Penser d’abord l’École de demain

Nous avons en France un service public qui organise l’enseignement pour tous et toutes. C’est donc dans ce cadre que l’EPS doit être pensée. Ce système est attaqué, remis en cause par les diverses réformes précédentes qui aboutissent, depuis un certain nombre d’années, à une réduction des moyens qui le rend de plus en plus inefficace. C’est vrai aussi pour d’autres services publics comme l’Hôpital. La première urgence est donc de rebâtir une école au service de tous et toutes, moins ségrégative, moins discriminante.

Pour dire les choses clairement, nous ne voulons plus d’une École soumise au système capitaliste qui considère l’enseignement comme dépense et non un investissement, et les inégalités sociales et scolaires comme un phénomène naturel. Les résultats des élections présidentielles nous obligent à nous projeter dans les 5 prochaines années pour bâtir un changement de logiciel. Faute de quoi notre discipline sera contrainte d’épouser le moule d’une école conçue pour celles et ceux qui réussissent déjà.

Une EPS populaire

Bien entendu, on peut réfléchir à une EPS de meilleure qualité que celle dispensée aujourd’hui. Mais on bute alors sur un problème de taille : il n’existe aucun bilan réel et sérieux de ce que produit la discipline à grande échelle. Tout ce que l’on peut lire ou entendre à ce propos repose sur des données parcellaires, peu documentées et donc discutables. Partant de ce constat, toutes les propositions plus ou moins radicales, consistant par exemple à vouloir « desportiviser » l’EPS ou profit d’activités psychomotrices ou de fitness, paraissent un peu hors sol.

Ainsi, lors des assises, nous avons vu resurgir le débat sur le « S », sans aucun étayage. Si l’on voulait aborder les enjeux disciplinaires du point de vue de leurs finalités, il aurait été plus prometteur de questionner le « P » pour le transformer en « Populaire ». En effet, si l’EPS suit les lignes de force de l’École, en proposant des contenus qui excluent progressivement les classes populaires, effet direct d’une forme d’intellectualisation récente de la discipline (avec la multiplication des CMS et autres AFL), il pourrait être politiquement opportun de recentrer le débat sur une éducation pour tous et toutes, et principalement pour ceux et celles qui sont en échec, c’est-à-dire majoritairement les classes défavorisées.

Sur un autre plan, il aurait été plus intéressant de questionner l’ajout du « A » pour artistique. L’évolution historique de la discipline a permis d’adjoindre au champ culturel sportif le champ des pratiques corporelles artistiques, avec notamment la danse et les arts du cirque.

Donc, la question du sigle EPS devenant EPSA pose au moins la question des références de notre discipline. Nous avons eu par exemple ce débat lors de notre précédent congrès.

Finalement, discuter d’une Education Populaire Sportive et Artistique aurait posé des questions majeures que la proposition de retirer le S ne pose pas. L’EPS en France s’est construite et développée sur le principe d’une transmission des éléments essentiels du (des) champ culturel de référence. C’est sur cette base que la discipline a pu devenir la troisième discipline en horaire, au primaire et au collège.

Faut-il vraiment scier la branche sur laquelle elle est assise pour finalement s’aligner sur d’autres conceptions, à l’œuvre dans certains pays européens qui tous stagnent à 2h par semaine ?

● ÉNONCÉ DU PROBLÈME
Reproduisez fidèlement le passage du texte sur l'EPS qui commence par « Finalement, discuter d’une » et se poursuit jusqu'à « par semaine ? ». Le matériel placé ci-dessous provient d'une autre source.

● JEU DE DONNÉES

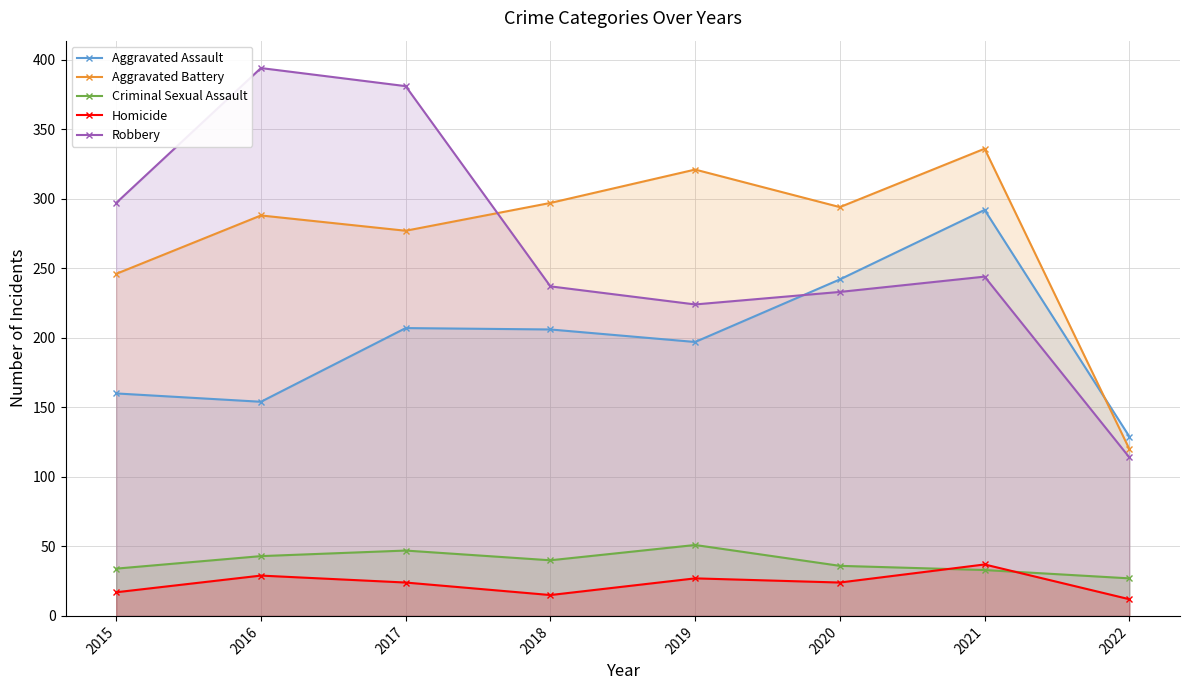

Between 2015 and 2019, which is larger?

2019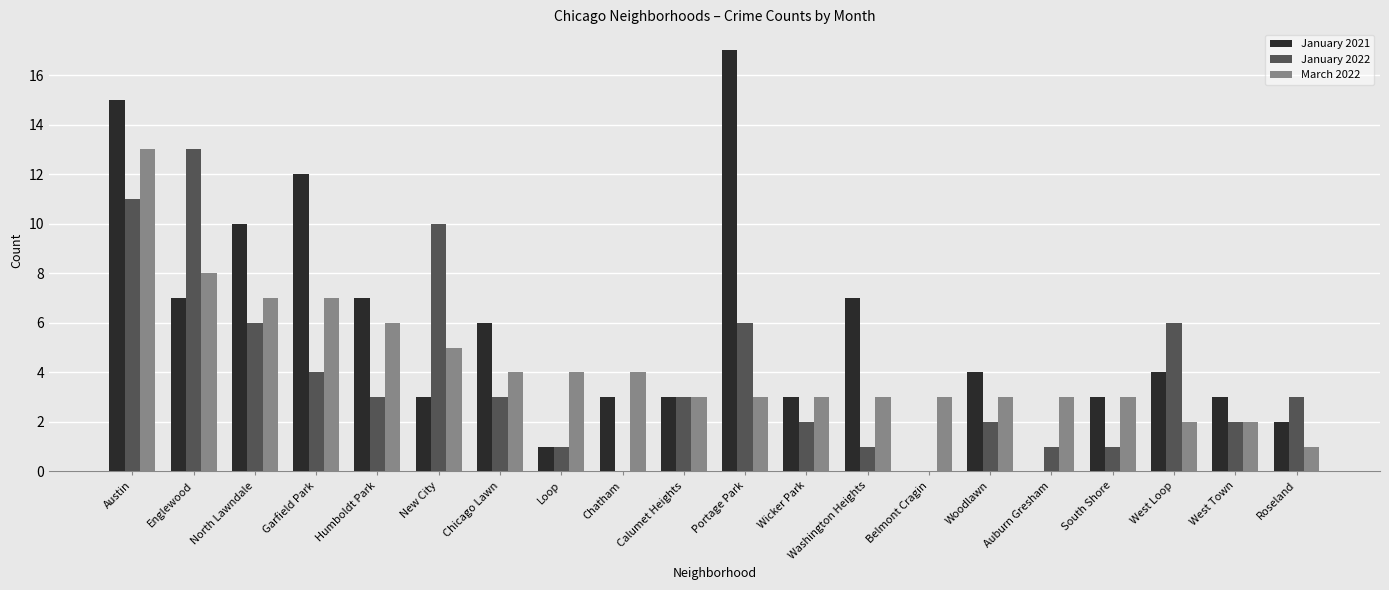

Between Garfield Park and Roseland, which series saw the biggest shift?

January 2021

● CORRIGÉ
Finalement, discuter d’une Education Populaire Sportive et Artistique aurait posé des questions majeures que la proposition de retirer le S ne pose pas. L’EPS en France s’est construite et développée sur le principe d’une transmission des éléments essentiels du (des) champ culturel de référence. C’est sur cette base que la discipline a pu devenir la troisième discipline en horaire, au primaire et au collège.

Faut-il vraiment scier la branche sur laquelle elle est assise pour finalement s’aligner sur d’autres conceptions, à l’œuvre dans certains pays européens qui tous stagnent à 2h par semaine ?